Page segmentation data

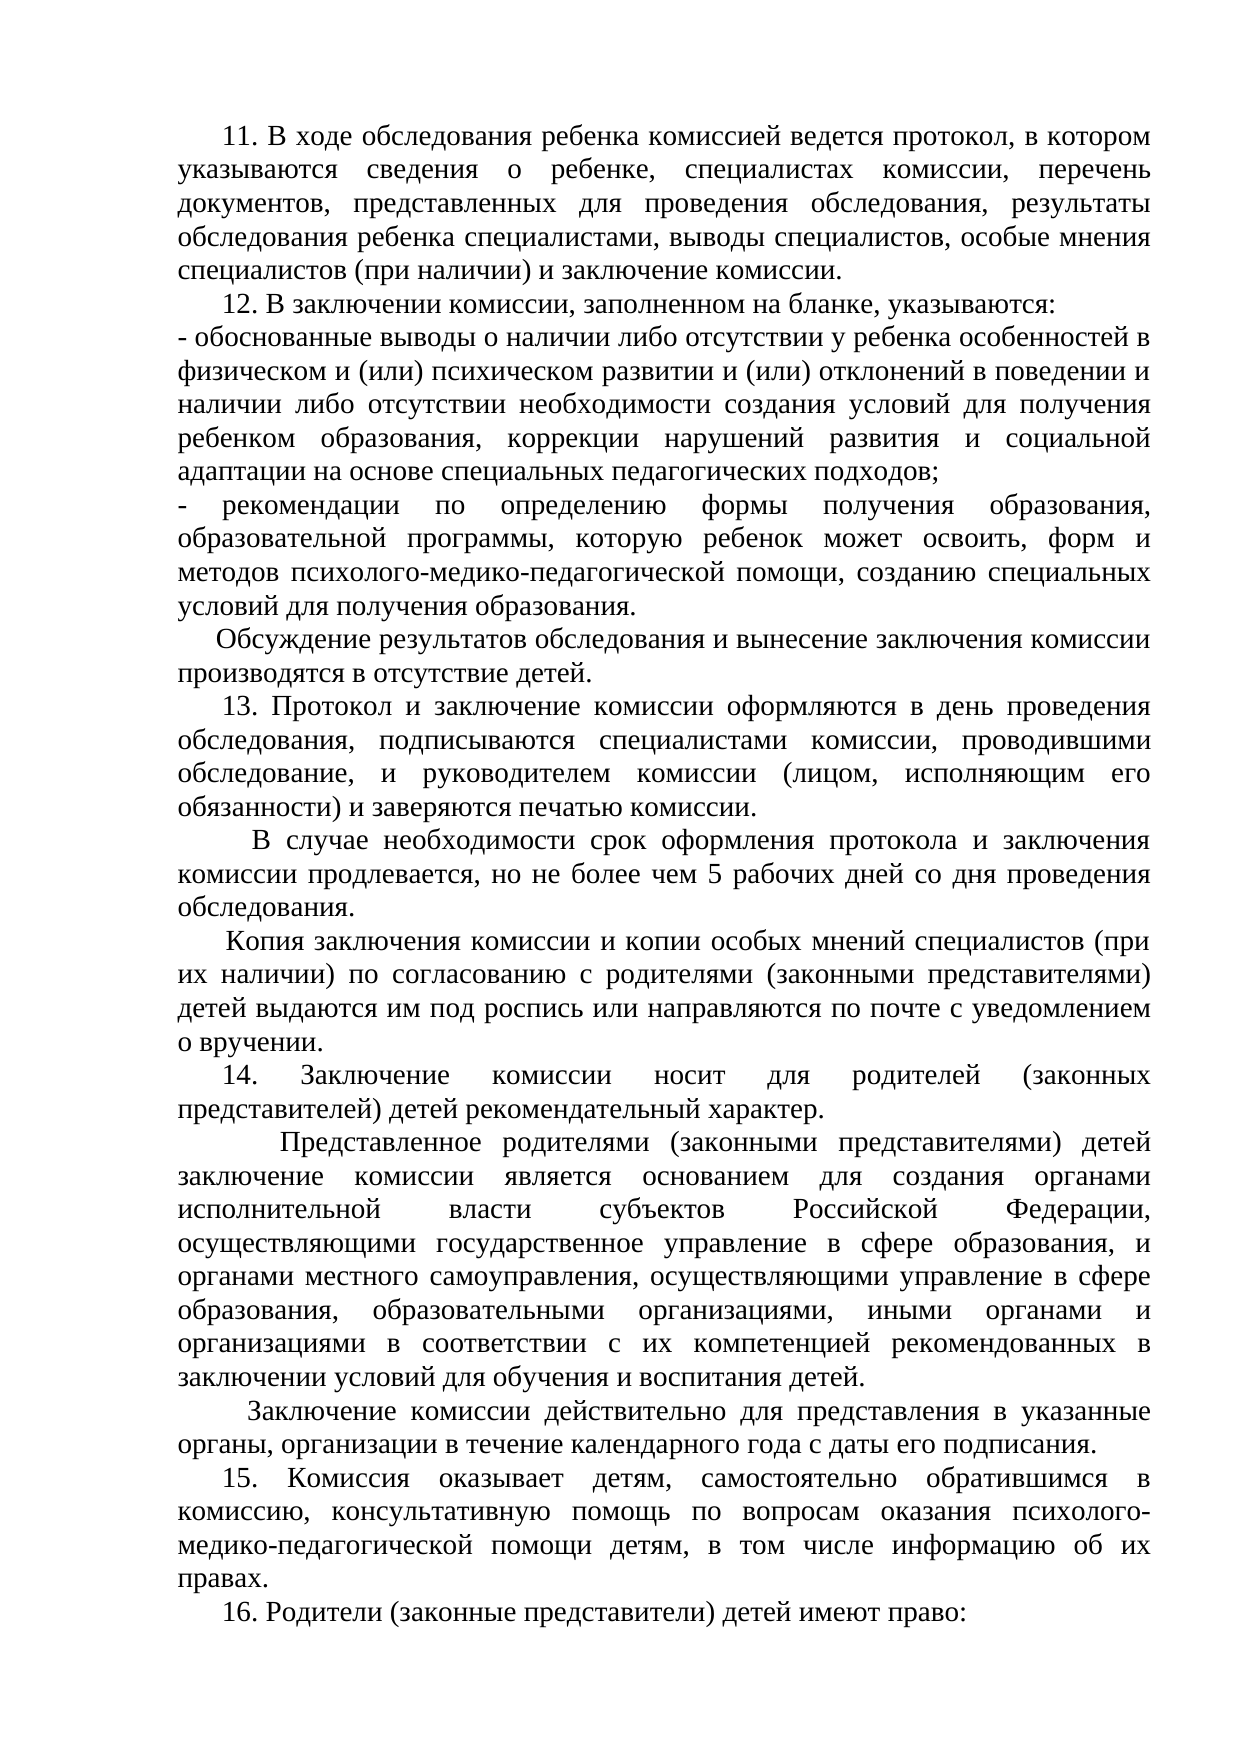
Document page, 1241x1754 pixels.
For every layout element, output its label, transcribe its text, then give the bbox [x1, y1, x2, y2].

text - рекомендации по определению формы получения образования, образовательной программы, которую ребенок может освоить, форм и методов психолого-медико-педагогической помощи, созданию специальных условий для получения образования. [177, 487, 1152, 621]
text 15. Комиссия оказывает детям, самостоятельно обратившимся в комиссию, консультативную помощь по вопросам оказания психолого-медико-педагогической помощи детям, в том числе информацию об их правах. [177, 1460, 1152, 1594]
text Представленное родителями (законными представителями) детей заключение комиссии является основанием для создания органами исполнительной власти субъектов Российской Федерации, осуществляющими государственное управление в сфере образования, и органами местного самоуправления, осуществляющими управление в сфере образования, образовательными организациями, иными органами и организациями в соответствии с их компетенцией рекомендованных в заключении условий для обучения и воспитания детей. [177, 1124, 1152, 1393]
text 13. Протокол и заключение комиссии оформляются в день проведения обследования, подписываются специалистами комиссии, проводившими обследование, и руководителем комиссии (лицом, исполняющим его обязанности) и заверяются печатью комиссии. [177, 688, 1152, 822]
text Заключение комиссии действительно для представления в указанные органы, организации в течение календарного года с даты его подписания. [177, 1393, 1152, 1460]
text Обсуждение результатов обследования и вынесение заключения комиссии производятся в отсутствие детей. [177, 621, 1152, 688]
text 12. В заключении комиссии, заполненном на бланке, указываются: [177, 286, 1152, 319]
text 16. Родители (законные представители) детей имеют право: [177, 1594, 1152, 1627]
text 11. В ходе обследования ребенка комиссией ведется протокол, в котором указываются сведения о ребенке, специалистах комиссии, перечень документов, представленных для проведения обследования, результаты обследования ребенка специалистами, выводы специалистов, особые мнения специалистов (при наличии) и заключение комиссии. [177, 118, 1152, 286]
text 14. Заключение комиссии носит для родителей (законных представителей) детей рекомендательный характер. [177, 1057, 1152, 1124]
text - обоснованные выводы о наличии либо отсутствии у ребенка особенностей в физическом и (или) психическом развитии и (или) отклонений в поведении и наличии либо отсутствии необходимости создания условий для получения ребенком образования, коррекции нарушений развития и социальной адаптации на основе специальных педагогических подходов; [177, 319, 1152, 487]
text Копия заключения комиссии и копии особых мнений специалистов (при их наличии) по согласованию с родителями (законными представителями) детей выдаются им под роспись или направляются по почте с уведомлением о вручении. [177, 923, 1152, 1057]
text В случае необходимости срок оформления протокола и заключения комиссии продлевается, но не более чем 5 рабочих дней со дня проведения обследования. [177, 822, 1152, 923]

== Task requirements ==
Print the data exactly as written, dropping any images it holds.

== Final answer ==
Document page, 1241x1754 pixels.
For every layout element, output its label, transcribe its text, then give the bbox [x1, y1, x2, y2].

text - рекомендации по определению формы получения образования, образовательной программы, которую ребенок может освоить, форм и методов психолого-медико-педагогической помощи, созданию специальных условий для получения образования. [177, 487, 1152, 621]
text 15. Комиссия оказывает детям, самостоятельно обратившимся в комиссию, консультативную помощь по вопросам оказания психолого-медико-педагогической помощи детям, в том числе информацию об их правах. [177, 1460, 1152, 1594]
text Представленное родителями (законными представителями) детей заключение комиссии является основанием для создания органами исполнительной власти субъектов Российской Федерации, осуществляющими государственное управление в сфере образования, и органами местного самоуправления, осуществляющими управление в сфере образования, образовательными организациями, иными органами и организациями в соответствии с их компетенцией рекомендованных в заключении условий для обучения и воспитания детей. [177, 1124, 1152, 1393]
text 13. Протокол и заключение комиссии оформляются в день проведения обследования, подписываются специалистами комиссии, проводившими обследование, и руководителем комиссии (лицом, исполняющим его обязанности) и заверяются печатью комиссии. [177, 688, 1152, 822]
text Заключение комиссии действительно для представления в указанные органы, организации в течение календарного года с даты его подписания. [177, 1393, 1152, 1460]
text Обсуждение результатов обследования и вынесение заключения комиссии производятся в отсутствие детей. [177, 621, 1152, 688]
text 12. В заключении комиссии, заполненном на бланке, указываются: [177, 286, 1152, 319]
text 16. Родители (законные представители) детей имеют право: [177, 1594, 1152, 1627]
text 11. В ходе обследования ребенка комиссией ведется протокол, в котором указываются сведения о ребенке, специалистах комиссии, перечень документов, представленных для проведения обследования, результаты обследования ребенка специалистами, выводы специалистов, особые мнения специалистов (при наличии) и заключение комиссии. [177, 118, 1152, 286]
text 14. Заключение комиссии носит для родителей (законных представителей) детей рекомендательный характер. [177, 1057, 1152, 1124]
text - обоснованные выводы о наличии либо отсутствии у ребенка особенностей в физическом и (или) психическом развитии и (или) отклонений в поведении и наличии либо отсутствии необходимости создания условий для получения ребенком образования, коррекции нарушений развития и социальной адаптации на основе специальных педагогических подходов; [177, 319, 1152, 487]
text Копия заключения комиссии и копии особых мнений специалистов (при их наличии) по согласованию с родителями (законными представителями) детей выдаются им под роспись или направляются по почте с уведомлением о вручении. [177, 923, 1152, 1057]
text В случае необходимости срок оформления протокола и заключения комиссии продлевается, но не более чем 5 рабочих дней со дня проведения обследования. [177, 822, 1152, 923]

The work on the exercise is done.